Security being thus given against the Indians north of the Ohio, the settlement of Kentucky began rapidly to increase, and in April of this year a log-erection formed the commencement of the present city of Lexington. By the Virginia land system, all who had settled west of the mountains before June of the preceding year were entitled to 400 acres, merely for the payment of the taxes on that quantity of land. The whole tract between the Green River and the Tennessee was reserved for military bounties.

While Clarke was extending the domains of Virginia, the first settlements took place in Western Tennessee, under the guidance of James Robinson, who eleven years before had been the patriarch and founder of Eastern Tennessee. With a company of ten persons he followed the Oby to its junction with the Cumberland; some of his companions embarked there, while the rest pursued the riverbanks by land to the spot where now stands the city of Nashville. Here, planting a crop of corn, and leaving three persons to watch it, they returned for their families. Some travelled through the woods, driving their cattle before them; others embarked with the women and children on the head waters of the Tennessee, intending to descend that river to its mouth and then proceed up the Cumberland. But a severe winter delayed them by the way, and their destination was not reached till the following spring.
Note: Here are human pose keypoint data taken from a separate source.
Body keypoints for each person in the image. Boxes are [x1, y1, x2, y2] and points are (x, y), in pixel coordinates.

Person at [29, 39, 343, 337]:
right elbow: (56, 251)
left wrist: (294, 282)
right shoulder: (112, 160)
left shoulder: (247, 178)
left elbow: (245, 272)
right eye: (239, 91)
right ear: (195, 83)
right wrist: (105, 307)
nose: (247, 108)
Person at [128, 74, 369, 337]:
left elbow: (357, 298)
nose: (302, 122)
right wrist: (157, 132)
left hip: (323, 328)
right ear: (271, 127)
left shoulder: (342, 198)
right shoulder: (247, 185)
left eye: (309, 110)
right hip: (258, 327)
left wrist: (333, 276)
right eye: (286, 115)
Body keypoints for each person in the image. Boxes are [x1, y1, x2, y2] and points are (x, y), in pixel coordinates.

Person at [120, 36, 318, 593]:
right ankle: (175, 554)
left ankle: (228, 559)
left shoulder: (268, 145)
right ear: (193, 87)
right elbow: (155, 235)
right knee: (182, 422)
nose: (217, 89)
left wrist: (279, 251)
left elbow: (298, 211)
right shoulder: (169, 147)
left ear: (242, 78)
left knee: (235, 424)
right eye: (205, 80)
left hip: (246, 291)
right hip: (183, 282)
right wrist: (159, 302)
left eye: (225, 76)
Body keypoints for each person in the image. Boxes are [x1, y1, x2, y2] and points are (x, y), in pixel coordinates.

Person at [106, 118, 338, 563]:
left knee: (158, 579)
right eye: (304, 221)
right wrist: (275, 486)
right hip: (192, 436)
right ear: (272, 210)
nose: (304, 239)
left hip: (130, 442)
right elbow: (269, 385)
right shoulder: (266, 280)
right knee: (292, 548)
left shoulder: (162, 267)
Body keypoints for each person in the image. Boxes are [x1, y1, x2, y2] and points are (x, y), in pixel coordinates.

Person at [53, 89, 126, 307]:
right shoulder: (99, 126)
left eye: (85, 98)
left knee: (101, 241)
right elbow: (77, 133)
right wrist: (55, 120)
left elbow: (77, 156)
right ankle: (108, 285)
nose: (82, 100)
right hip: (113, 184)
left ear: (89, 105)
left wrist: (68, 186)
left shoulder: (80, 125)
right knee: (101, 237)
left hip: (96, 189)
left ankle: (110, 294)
Thus sprung up the future states of the West, and the red man retired from before the white. In the meantime war, which the Indian rendered so much more formidable from his British alliance, was continued on the western frontiers of the eastern states. Again we will follow our former guide. “The Six Nations, with the exception of the Oneidas, carried on a border warfare. The Senecas, and the loyalist refugees among them, ravaged the frontiers of New York and Pennsylvania; and the Onondagas, though professing neutrality, shared in their hostilities.

“To check these depredations, a strong force under General Sullivan was sent against them. The troops assembled at Wyoming, where they were joined by a New York brigade, under James Clinton, who effected the junction of the troops in a singular manner; crossing from the Mohawk, where he had been stationed, to Lake Otsego, he dammed up the lake, and so raised up its level, and then, by breaking away the dam, produced an artificial flood, by which the boats were rapidly earned down the north-east branch of the Susquehannah. While this was being effected, the terrible Brandt surprised, plundered and burnt the village of Minisink, near the north-west corner of Jersey; and a detachment of militia sent in pursuit, falling into an ambush, were nearly all slain.